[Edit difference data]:
==*==
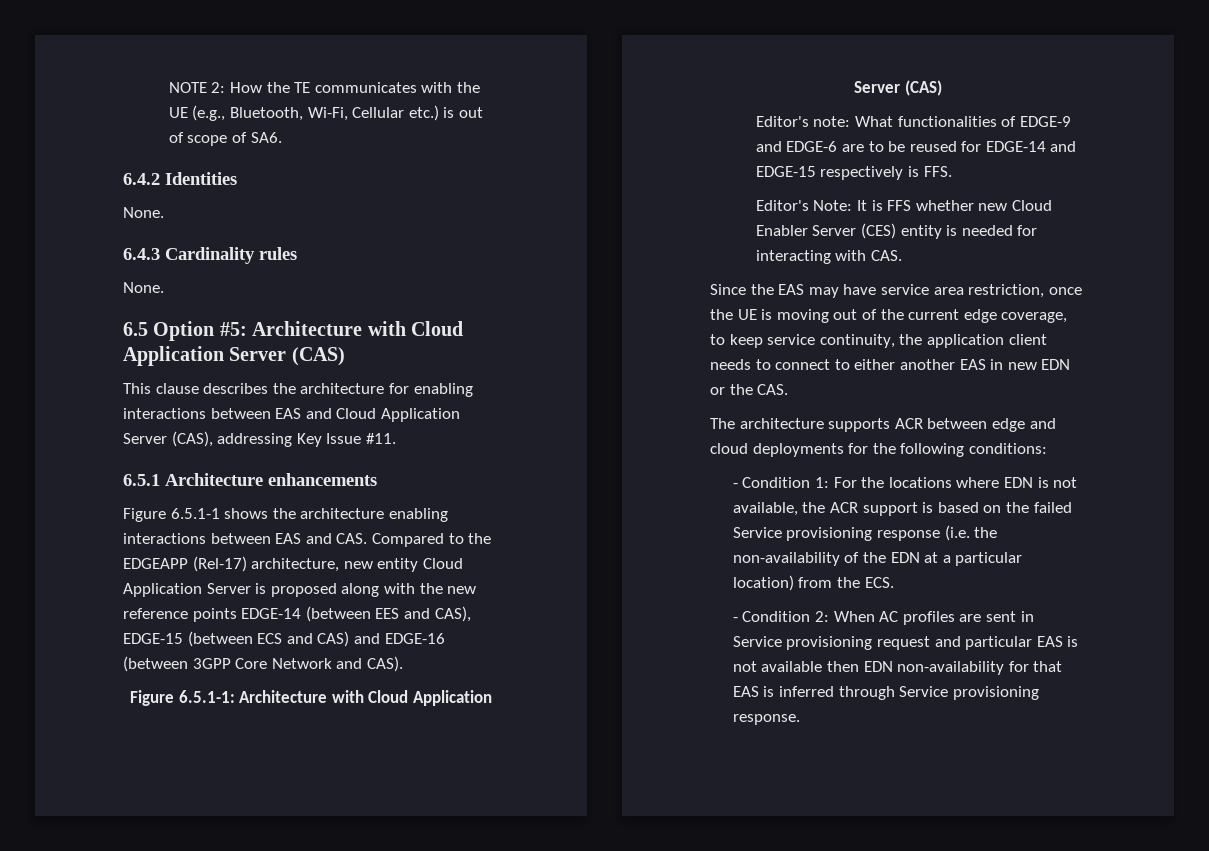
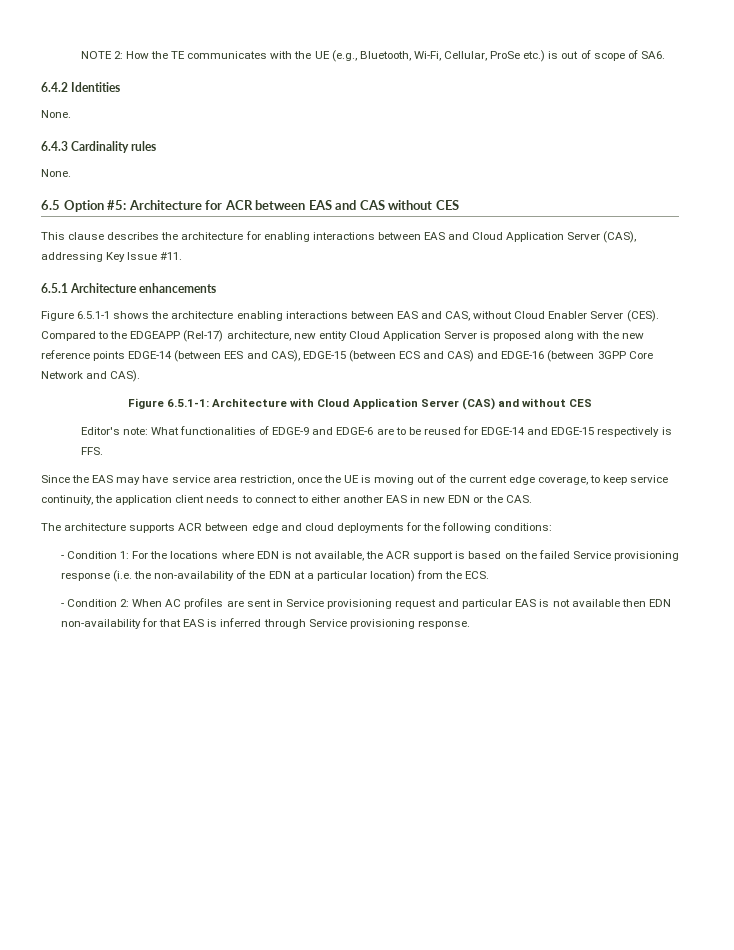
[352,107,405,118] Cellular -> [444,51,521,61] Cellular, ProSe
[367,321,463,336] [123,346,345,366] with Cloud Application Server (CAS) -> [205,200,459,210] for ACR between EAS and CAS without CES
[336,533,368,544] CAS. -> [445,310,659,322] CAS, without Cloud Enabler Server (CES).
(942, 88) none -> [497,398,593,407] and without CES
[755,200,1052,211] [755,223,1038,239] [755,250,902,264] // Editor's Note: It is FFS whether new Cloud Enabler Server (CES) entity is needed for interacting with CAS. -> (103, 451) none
==*==
[Work instruction]:
Print exactly, and only, the lines running from the one that contains "[367,321,463,336] [123,346,345,366] with" to the last line of the records above.

[Answer section]:
[367,321,463,336] [123,346,345,366] with Cloud Application Server (CAS) -> [205,200,459,210] for ACR between EAS and CAS without CES
[336,533,368,544] CAS. -> [445,310,659,322] CAS, without Cloud Enabler Server (CES).
(942, 88) none -> [497,398,593,407] and without CES
[755,200,1052,211] [755,223,1038,239] [755,250,902,264] // Editor's Note: It is FFS whether new Cloud Enabler Server (CES) entity is needed for interacting with CAS. -> (103, 451) none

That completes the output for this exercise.